By James Knightley, Chief International Economist
The sharp falls in stock markets during the first half of 2022 have significantly reduced household wealth, but we must remember the significant gains of the last two means it is still up $27 billion from pre-pandemic levels to currently stand at $144 billion. This will provide a solid platform for consumers to weather intensifying economic headwinds.
Falling stock prices affect household wealth
The economy and job market in the United States have rebounded strongly over the past two years, recovering all the production and jobs lost during the pandemic. Asset markets performed even better. National house prices are up more than 40% from pre-pandemic levels, while the S&P500, even after recent declines, is up about 20% from that same point. and is up over 80% from its March 23, 2020 low.
Nevertheless, the technical recession in the first half of the year and concerns about growth prospects and corporate earnings have put stock prices under pressure lately. It is this, combined with an increase in mortgage debt, that led to a $6.1 trillion decline in household wealth in the second quarter.
The value of financial assets held by the household sector fell by $7.3 billion. $6.7 billion of the decline was in directly held company stocks and mutual fund stocks, and another $1.3 billion was pulled from the valuation of pension and insurance funds. Wealth held in non-corporate debt securities and stocks rose slightly, while there was a slight $129 billion decline in holdings of cash, checks and savings-term deposits.
Non-financial assets held by the household sector continue to grow, increasing by $1.6 billion in value during the quarter. This is primarily real estate, but also includes things like cars, jewelry, and equipment. To round out the balance sheet, liabilities increased by $363 billion due to higher mortgage borrowing and consumer credit.
Cumulative change in household assets since the 4th quarter of 2019 billions of dollars
Household wealth continues to rise massively from pre-pandemic levels
While this drop in wealth isn’t exactly good news, it has to be weighed against the huge net gain of $27 billion in household wealth from the pandemic as a whole. Even after the drop in the second quarter, net worth stands at $144 billion.

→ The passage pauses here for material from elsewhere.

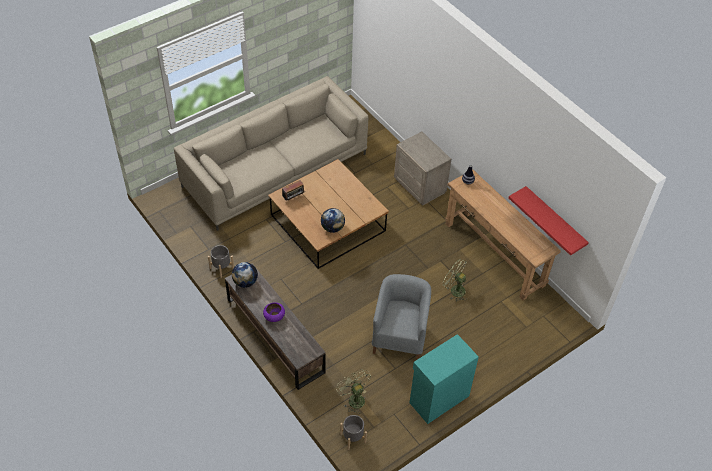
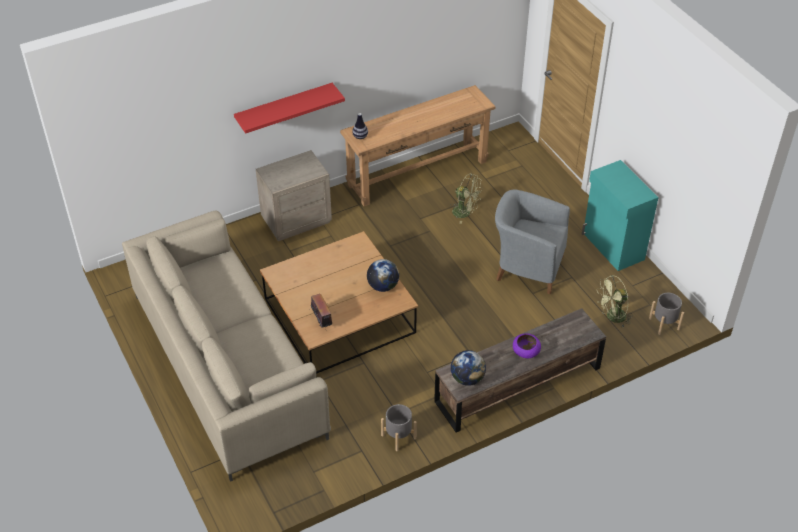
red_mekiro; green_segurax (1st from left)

Massive fiscal and monetary stimulus – $5 billion in direct payments to households through stimulus checks and extended and increased unemployment benefits, plus another $5 billion in quantitative easing played a huge role. The same goes for the involuntary savings caused by the movement restrictions imposed during the pandemic. The result was that money that would have been spent on goods and services ended up being channeled into financial and non-financial assets.
Assets and liabilities as a percentage of disposable income (1950-2022)
Strong balance sheets will help the United States weather the economic storm
As recessionary forces intensify both externally through the European energy crisis and weaker Chinese activity, and internally via higher interest rates, a strong dollar and a slowing housing market, the consumer will play a huge role in the duration and depth of any downturn. Fortunately, the labor market remains strong with more than two vacancies for every unemployed American, while today’s wealth figures suggest the household sector is in a fundamentally strong position – cash balances look particularly good .
As a proportion of disposable income, household assets are 880% while liabilities are “only” 102%. This is a much better position than any previous recessionary environment and means the consumer sector should be better able to weather intensifying economic headwinds. Therefore, we remain hopeful that a likely recession in 2023 will be modest and short-lived assuming a quick easing of monetary policy from the Federal Reserve.
Editor’s note: The summary bullet points for this article were chosen by the Seeking Alpha editors.